Nasrallah called for Arab governments and Muslim citizens to act to “prevent radical Jewish actions” on Sunday.
“We are faced with a serious threat to al-Aqsa,” he said. “1.4 billion Muslims need to clarify to the Zionists that an attack on al-Aqsa will not go by
quietly without a response.”
In addition, he warned Christians that their holy sites in Jerusalem are also in danger.
“Everyone knows that the Zionists in Palestine do not recognize Jesus,” he said.
'Dozens of rockets ready'
Meanwhile, The Popular Resistance Committees threatened to bombard the Negev town of Sderot with Qassam rockets the moment “the first Zionist enters al-Aqsa.”

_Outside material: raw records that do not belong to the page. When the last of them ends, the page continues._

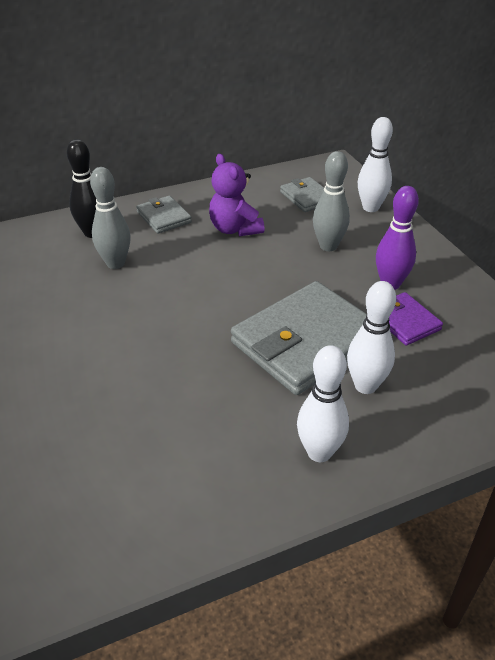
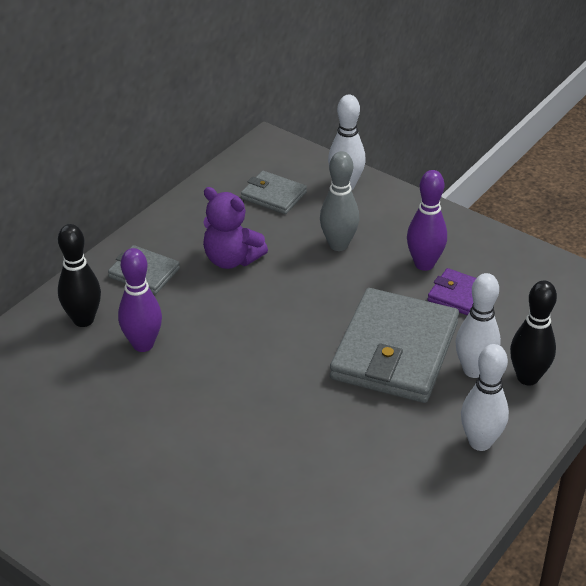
camera: 30 degrees left, 0 degrees up
(115, 263) = (143, 344): grey bowling pin -> purple bowling pin
(414, 413) = (527, 377): none -> black bowling pin

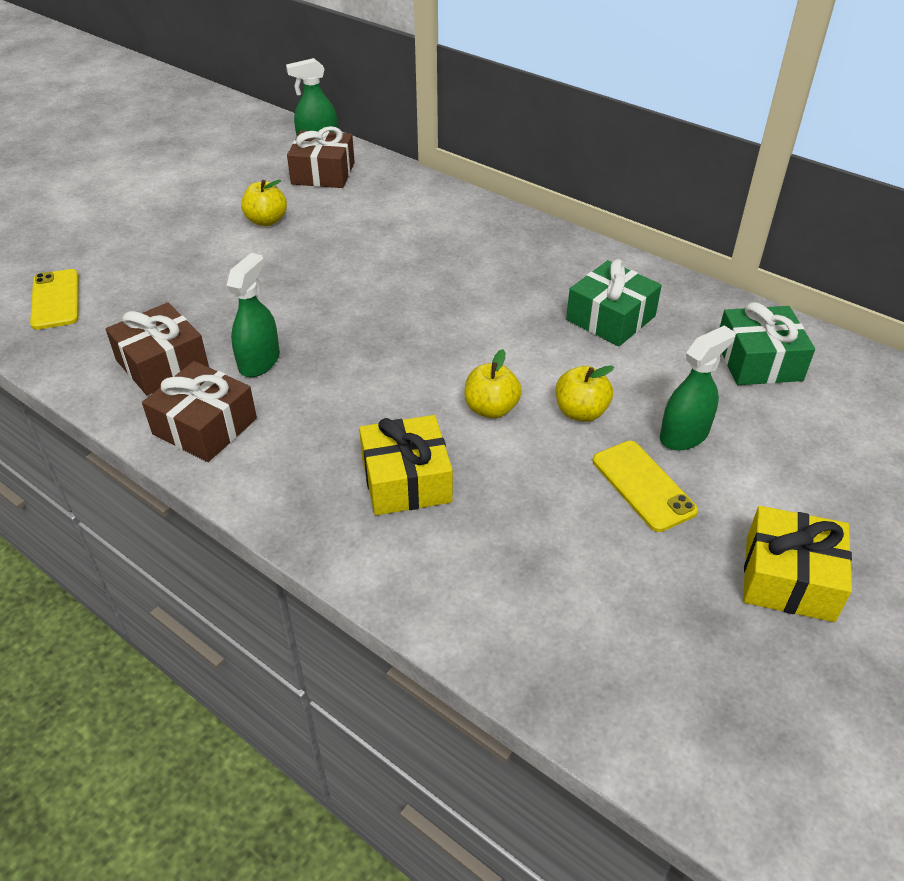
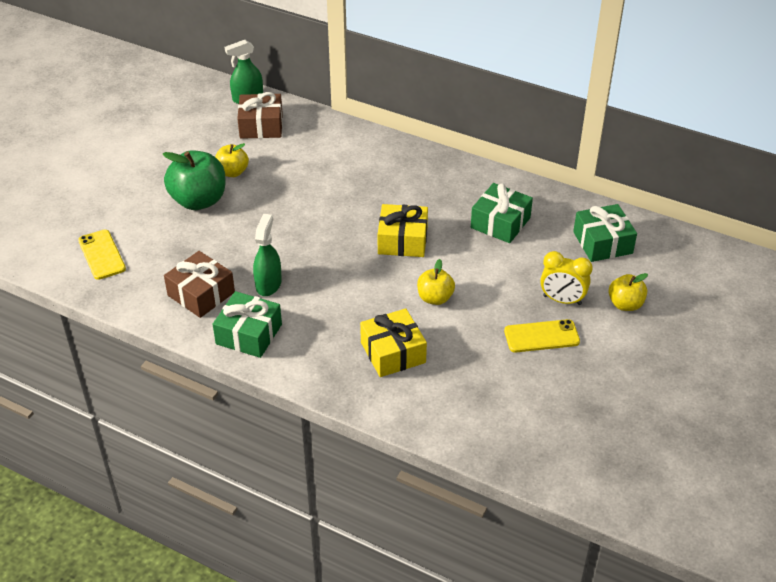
camera: 10 degrees left, 0 degrees up
(205, 426) = (249, 334): brown gift -> green gift
(210, 249) = (199, 200): none -> green apple
(581, 412) = (493, 293): yellow apple -> yellow apple (625, 304)
(643, 486) = (541, 336): yellow phone -> yellow phone turned 60 degrees counterclockwise
(684, 435) = (562, 300): green spray bottle -> yellow clock
(789, 578) = (635, 381): yellow gift -> yellow gift (402, 240)

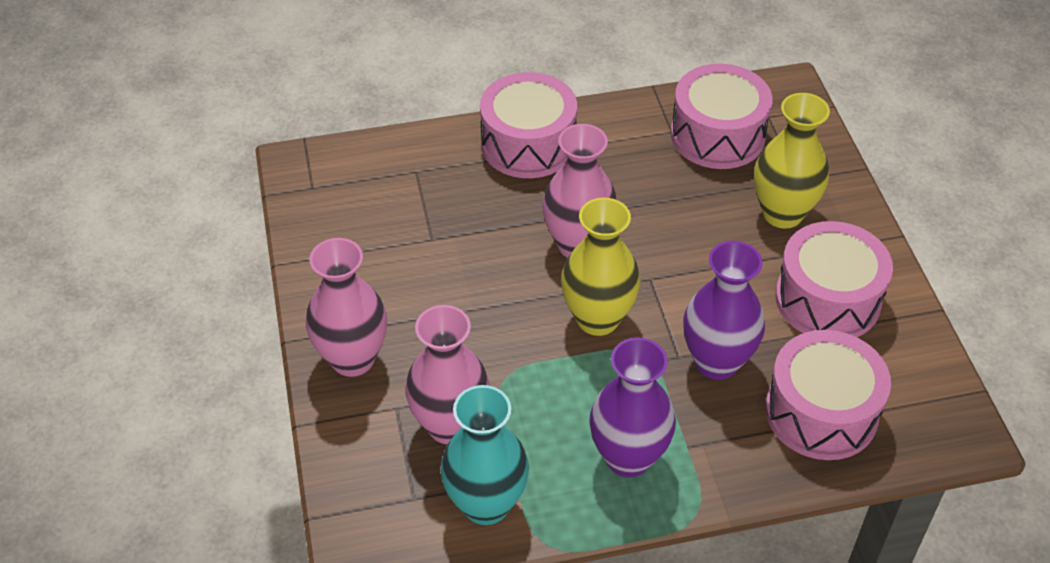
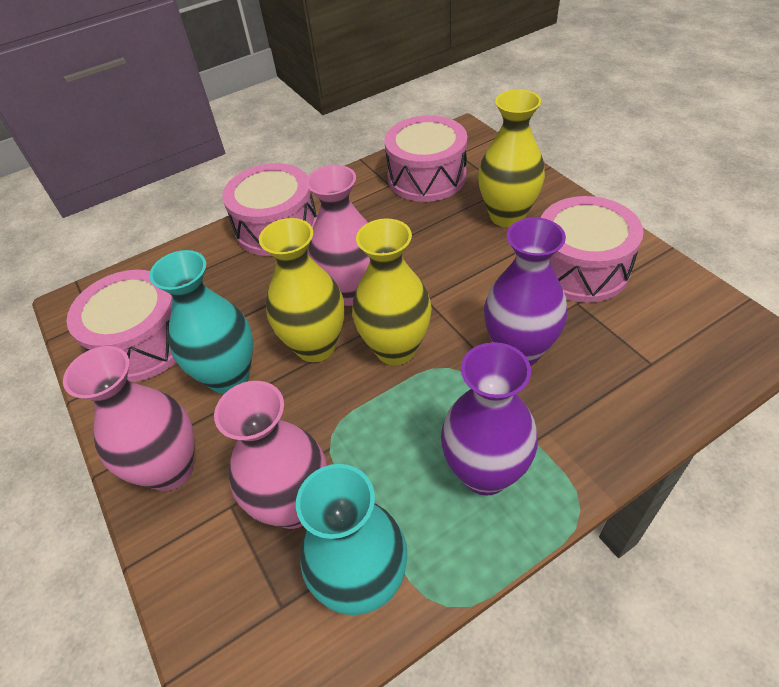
camera: 15 degrees left, 0 degrees up
(429, 291) = (229, 376): none -> turquoise vase
(521, 290) = (316, 346): none -> yellow vase
(821, 412) = (633, 364): pink drum -> pink drum (142, 343)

Group spokesman Abu Avir told Ynet his organization informed all activists to declare a state of highest alert.
“The moment al-Aqsa is harmed all groups will respond,” he said, “and we will begin with heavy rocket firing over Sderot, dozens of rockets are ready to be launched. Other organizations have said they would not sit by quietly should al-Aqsa be harmed or its holiness desecrated.”
Friday prayers end without violence
Prayers at the Temple Mount ended without incident Friday, amid heavy police presence in a bid to prevent violence at the holy site.
Tensions in the area mounted in recent weeks in light of plans to hold a mass right-wing rally at the Temple Mount this coming Sunday.
The police, meanwhile, announced they would not allow right-wing activists at the Mount for fear of provocations and riots.
On Wednesday, the police announced they would close the Mount to Jewish and Christian visitors on Sunday and boost security in the area.
Some Knesset members, including Uri Ariel (National Union,) have asked the police to reconsider the decision and allow Jews at the Mount after all.
“It’s unthinkable that Jewish freedom of worship would be curbed because of fears that Arab rioters may try to disturb the peace,” Ariel said.